On Thu, Oct 29, 2020 at 6:17 AM Srinivas Kashyap
<srini...@bamboorose.com.invalid> wrote:
>
> Thanks Dwane,
>
> I have a doubt, according to the java doc, the duplicates still continue to 
> exist in the field. May be during query time, the field returns only unique 
> values? Am I right with my assumption?
>
> And also, what is the performance overhead for this UniqueFiled*Factory?
>
> Thanks,
> Srinivas
>
> From: Dwane Hall <dwaneh...@hotmail.com>
> Sent: 29 October 2020 14:33
> To: solr-user@lucene.apache.org
> Subject: Re: Avoiding duplicate entry for a multivalued field
>
> Srinivas this is possible by adding an unique field update processor to the 
> update processor chain you are using to perform your updates (/update, 
> /update/json, /update/json/docs, .../a_custom_one)
>
> The Java Documents explain its use nicely
> (https://lucene.apache.org/solr/8_6_0//solr-core/org/apache/solr/update/processor/UniqFieldsUpdateProcessorFactory.html<https://lucene.apache.org/solr/8_6_0//solr-core/org/apache/solr/update/processor/UniqFieldsUpdateProcessorFactory.html>)

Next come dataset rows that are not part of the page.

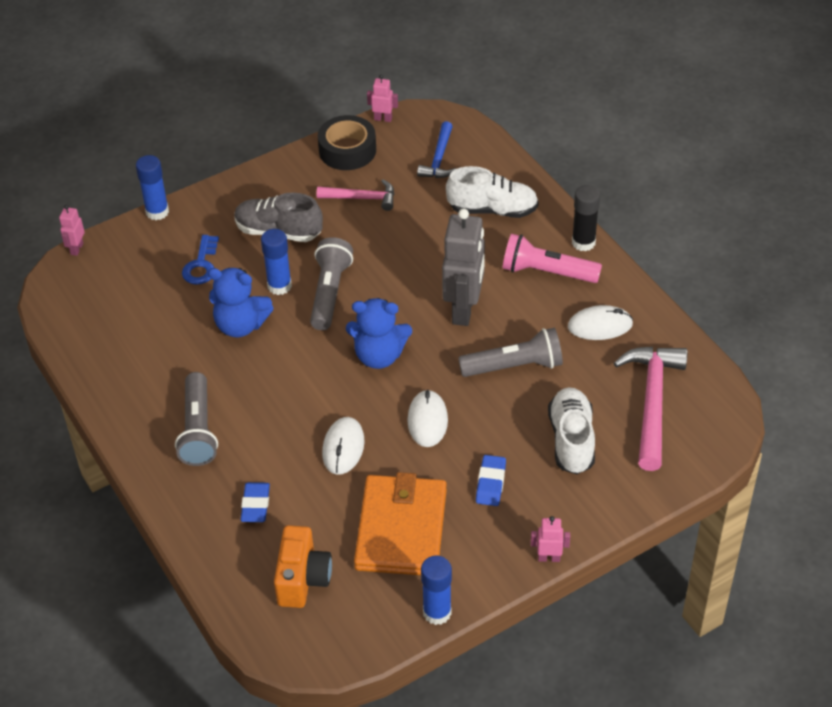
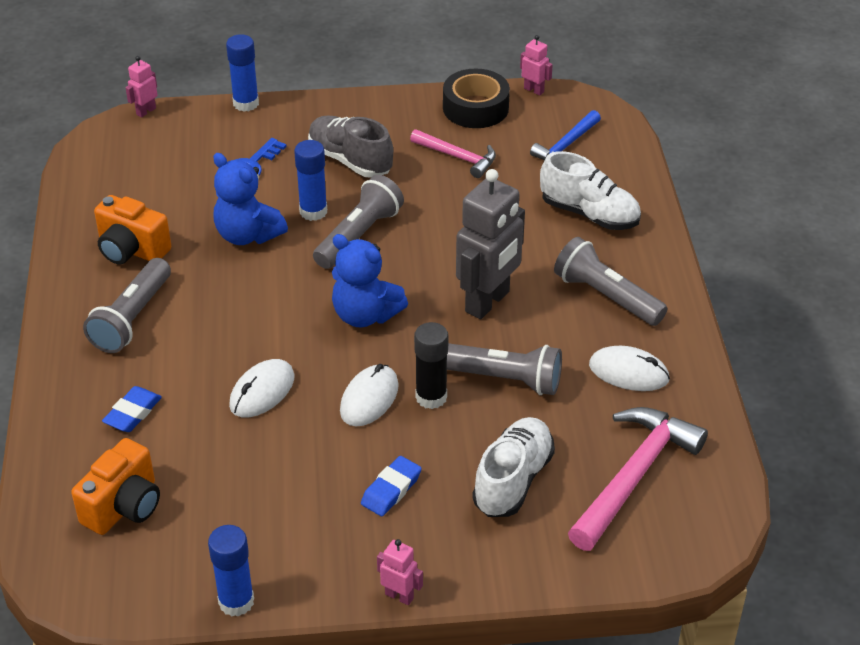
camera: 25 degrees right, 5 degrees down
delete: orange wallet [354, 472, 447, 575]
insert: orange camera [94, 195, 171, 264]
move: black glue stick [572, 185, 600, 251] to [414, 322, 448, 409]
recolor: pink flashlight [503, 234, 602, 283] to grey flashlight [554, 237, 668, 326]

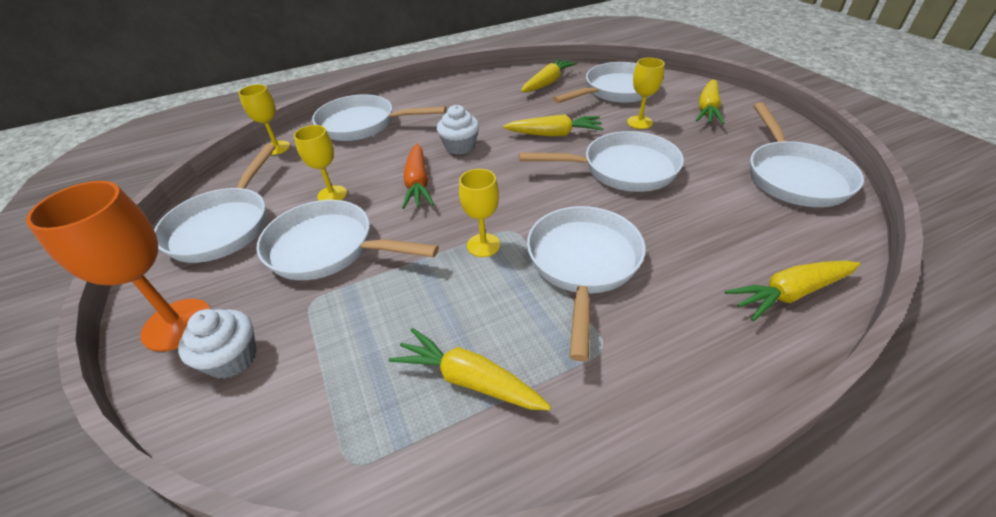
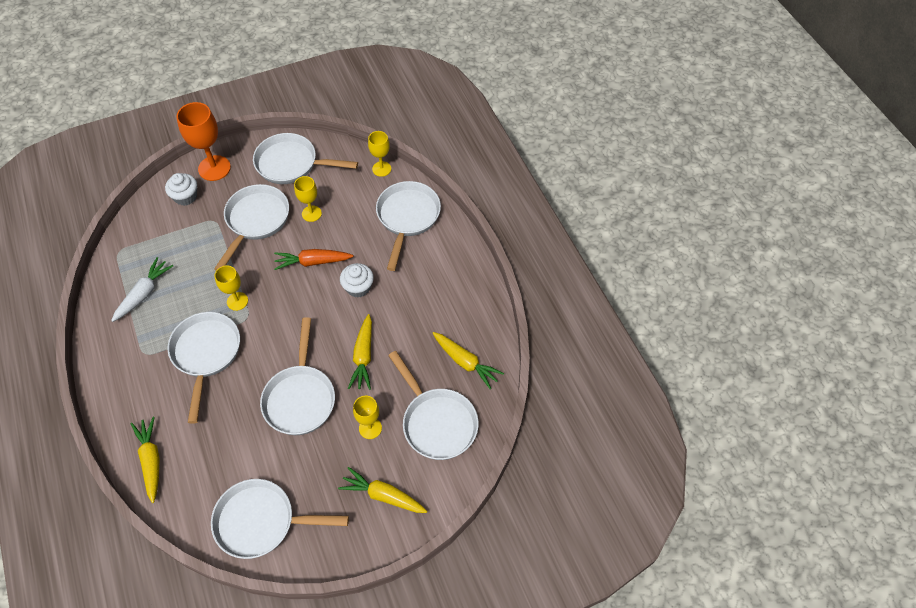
camera: 90 degrees right, 15 degrees up
recolor: yellow carrot [389, 328, 551, 410] to white carrot [111, 257, 173, 322]
rotate: white pan [527, 206, 646, 361] = [167, 312, 240, 424] 105 degrees counterclockwise

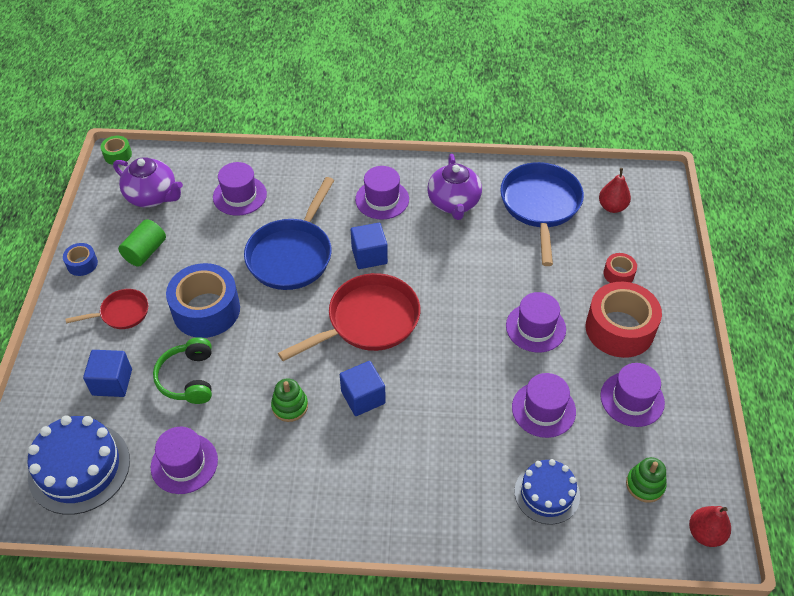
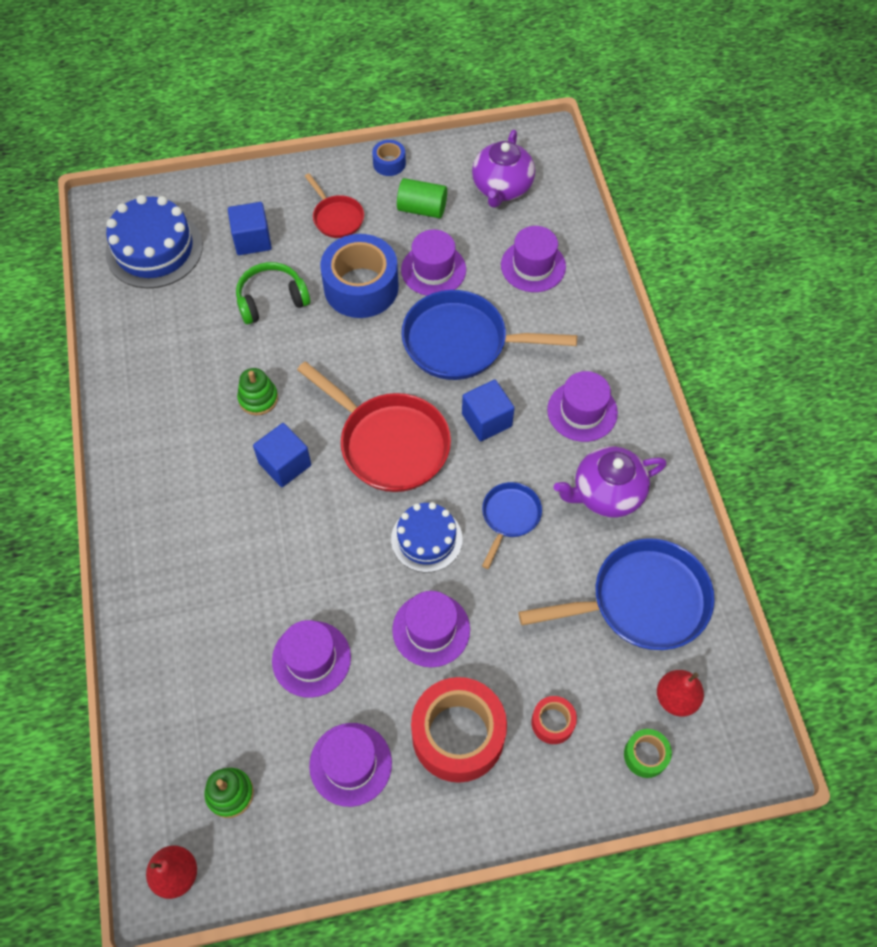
camera: 75 degrees right, 10 degrees up
insert: blue pan [482, 482, 542, 569]
move: blue cake [514, 459, 580, 525] to [391, 502, 463, 572]; purple hat [151, 427, 218, 494] to [401, 230, 466, 296]; green tape [101, 136, 132, 165] to [624, 729, 672, 778]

>  or there are articles on stack overflow addressing this exact problem 
> (https://stackoverflow.com/questions/37005747/how-to-remove-duplicates-from-multivalued-fields-in-solr#37006655<https://stackoverflow.com/questions/37005747/how-to-remove-duplicates-from-multivalued-fields-in-solr#37006655>)
>
> Thanks,
>
> Dwane
> ________________________________
> From: Srinivas Kashyap 
> <srini...@bamboorose.com.INVALID<mailto:srini...@bamboorose.com.INVALID>>
> Sent: Thursday, 29 October 2020 3:49 PM
> To: solr-user@lucene.apache.org<mailto:solr-user@lucene.apache.org> 
> <solr-user@lucene.apache.org<mailto:solr-user@lucene.apache.org>>
> Subject: Avoiding duplicate entry for a multivalued field
>
> Hello,
>
> Say, I have a schema field which is multivalued. Is there a way to maintain 
> distinct values for that field though I continue to add duplicate values 
> through atomic update via solrj?
>
> Is there some property setting to have only unique values in a multi valued 
> fields?
>
> Thanks,
> Srinivas
> ________________________________
> DISCLAIMER:
> E-mails and attachments from Bamboo Rose, LLC are confidential.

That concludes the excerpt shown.